┏━━
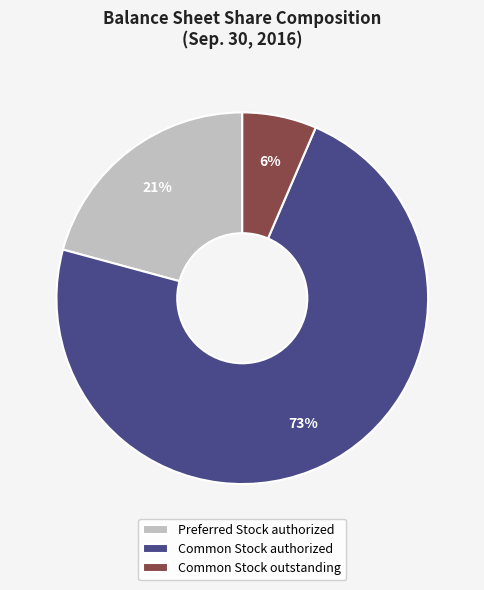

Which slice represents more than half of the pie?

Common Stock authorized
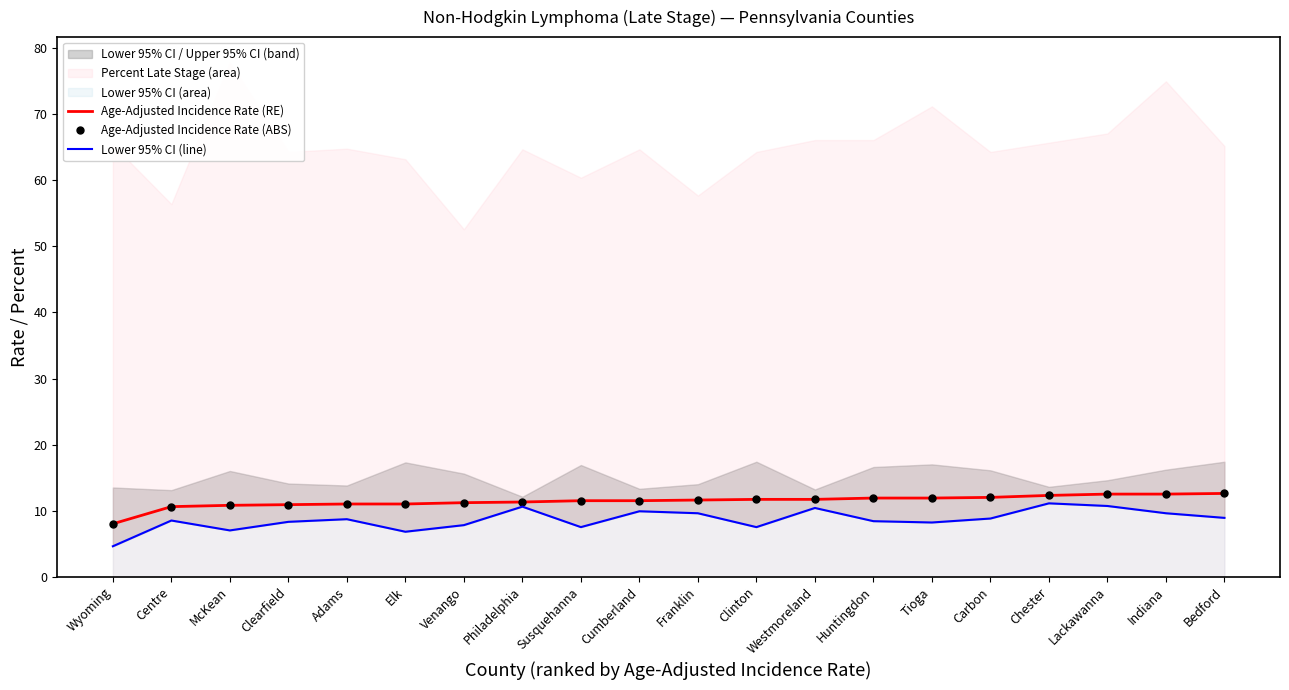

Which category has the highest value in the Age-Adjusted Incidence Rate (ABS) series?

Bedford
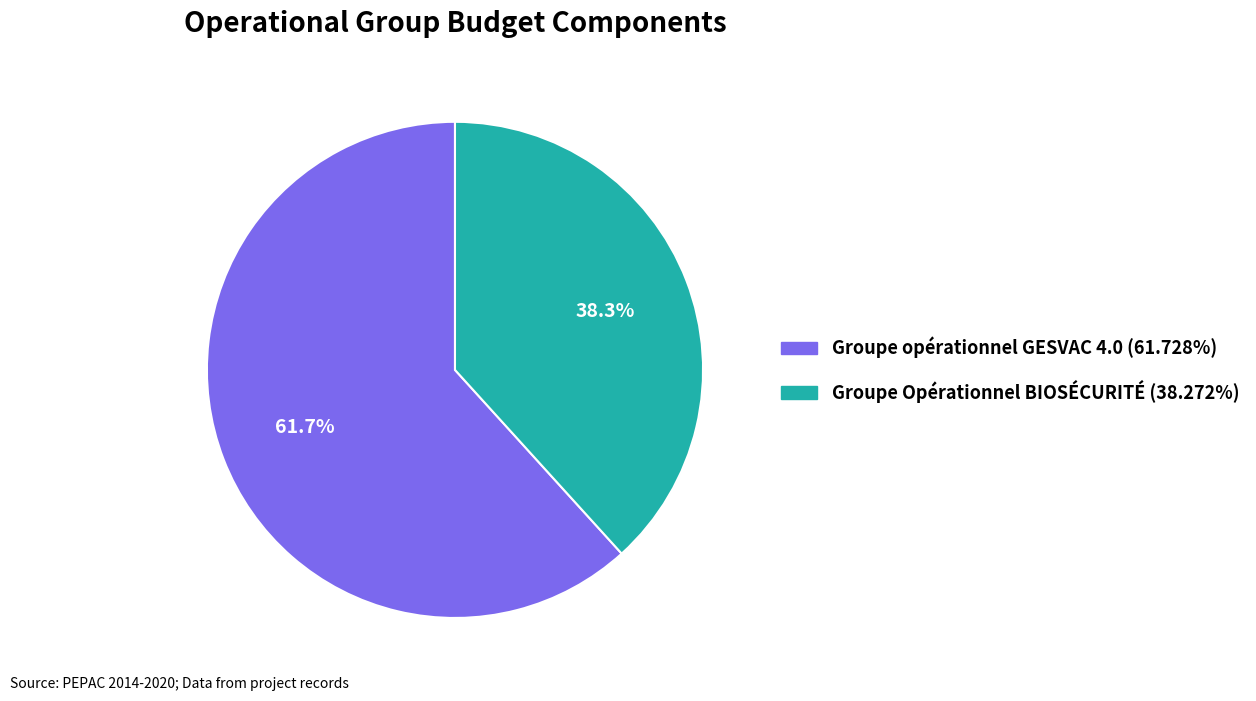

Which has a higher value, Groupe Opérationnel BIOSÉCURITÉ or Groupe opérationnel GESVAC 4.0?

Groupe opérationnel GESVAC 4.0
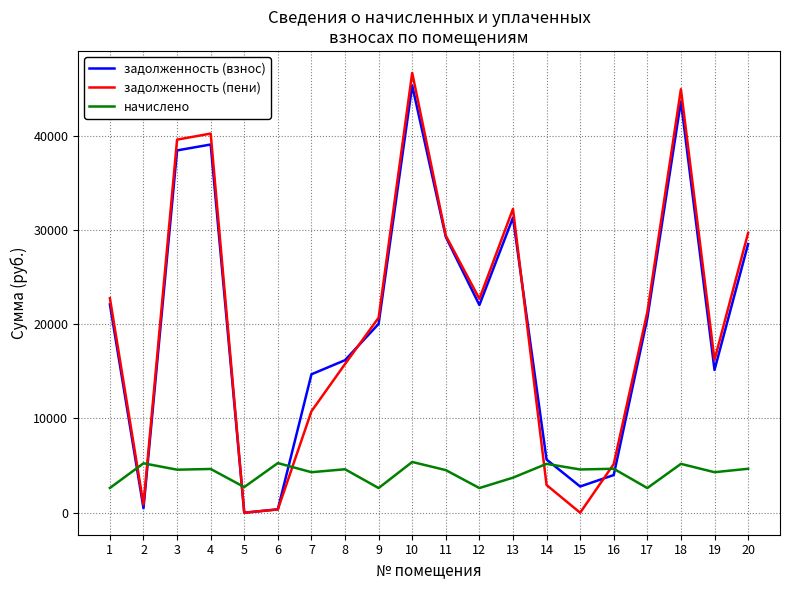

Which series has the widest spread of values?

задолженность (пени)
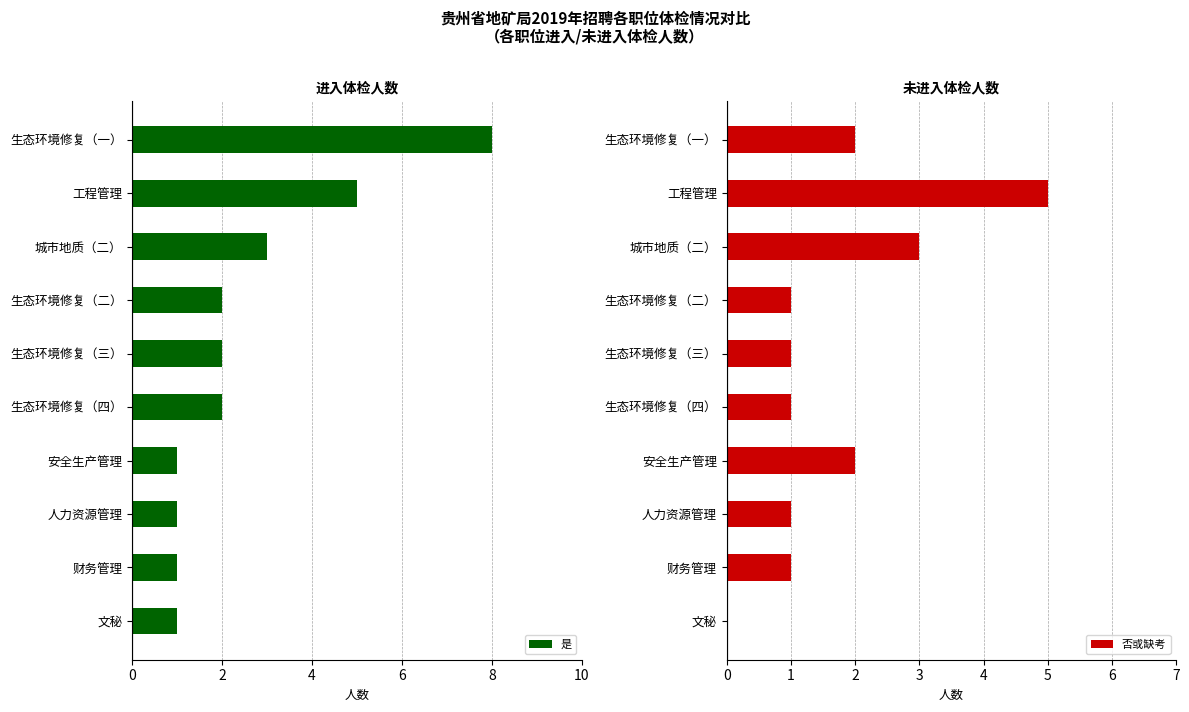

Is it true that 否或缺考 equals 3 at 城市地质（二）?

True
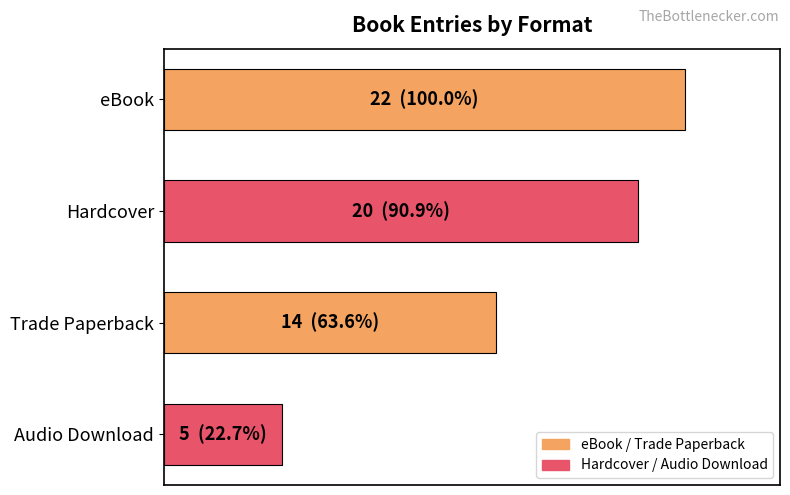

What is the sum of all values?

61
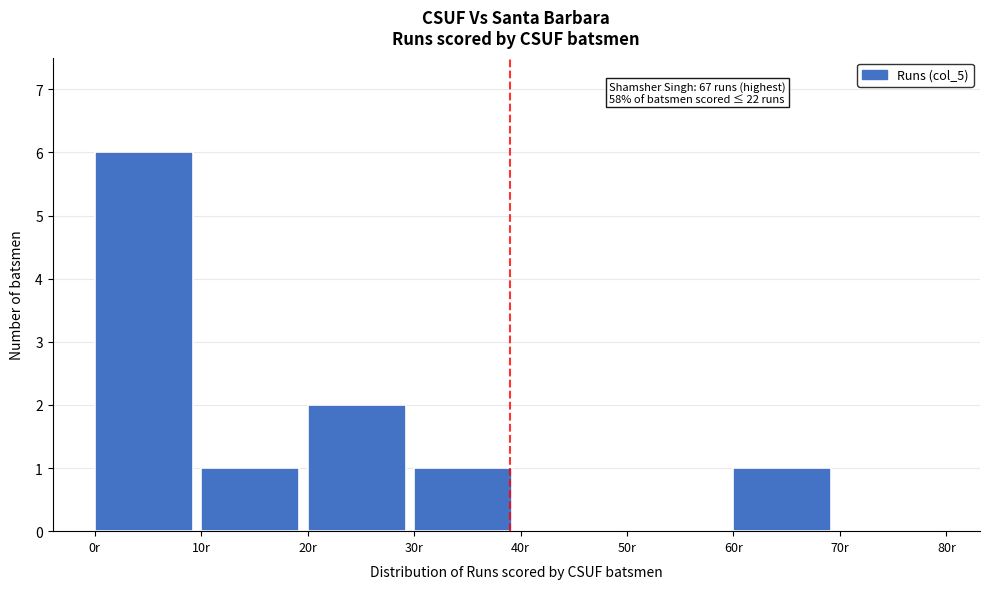

Over which range of the x-axis is the bar tallest?

0 to 10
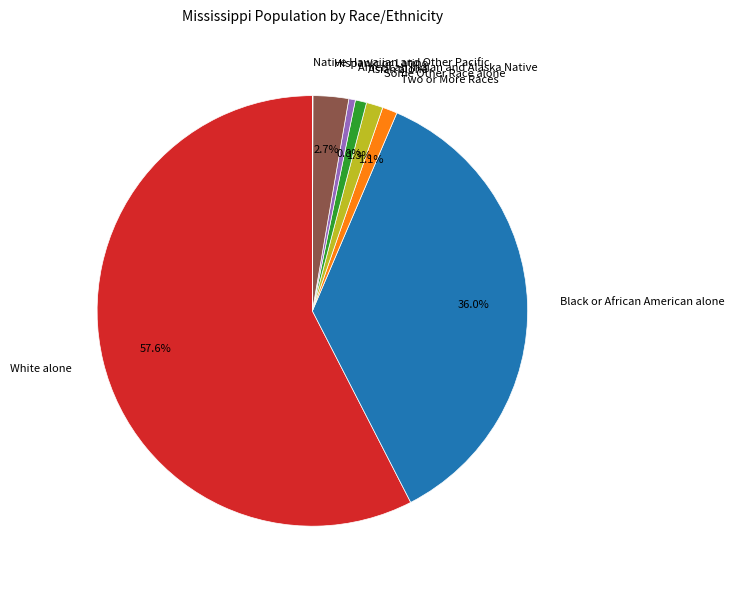

Between Two or More Races and White alone, which is larger?

White alone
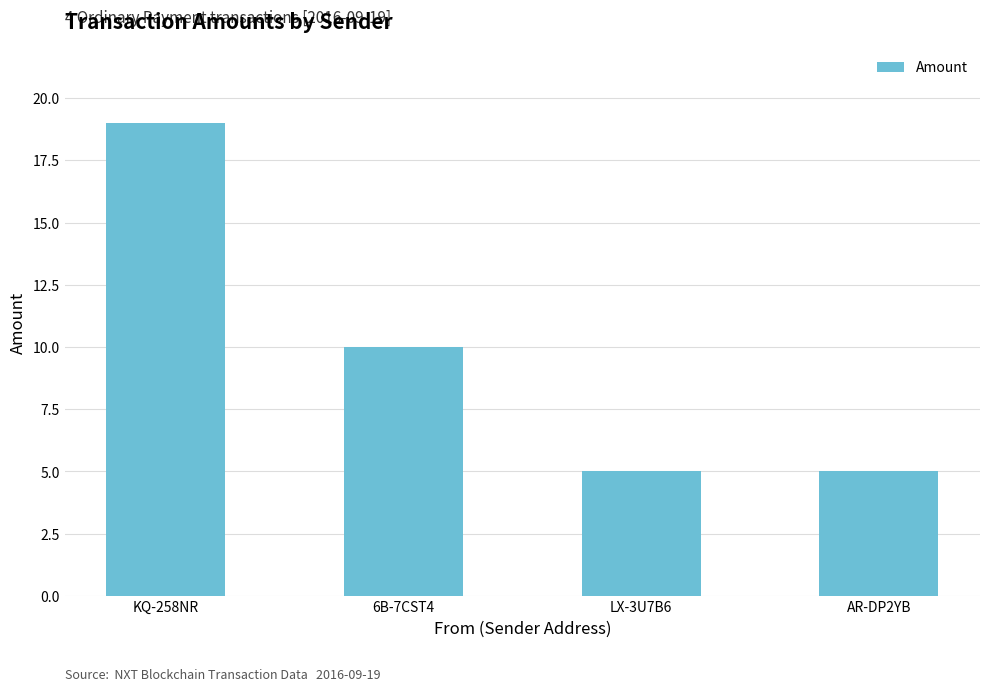

What is the minimum value shown in the chart?

5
┗━━
Transcribe the items above word for word, leaving out the pictures.

EXERCISE OUTPUT.
Which slice represents more than half of the pie?

Common Stock authorized

Which category has the highest value in the Age-Adjusted Incidence Rate (ABS) series?

Bedford

Which has a higher value, Groupe Opérationnel BIOSÉCURITÉ or Groupe opérationnel GESVAC 4.0?

Groupe opérationnel GESVAC 4.0

Which series has the widest spread of values?

задолженность (пени)

Is it true that 否或缺考 equals 3 at 城市地质（二）?

True

What is the sum of all values?

61

Over which range of the x-axis is the bar tallest?

0 to 10

Between Two or More Races and White alone, which is larger?

White alone

What is the minimum value shown in the chart?

5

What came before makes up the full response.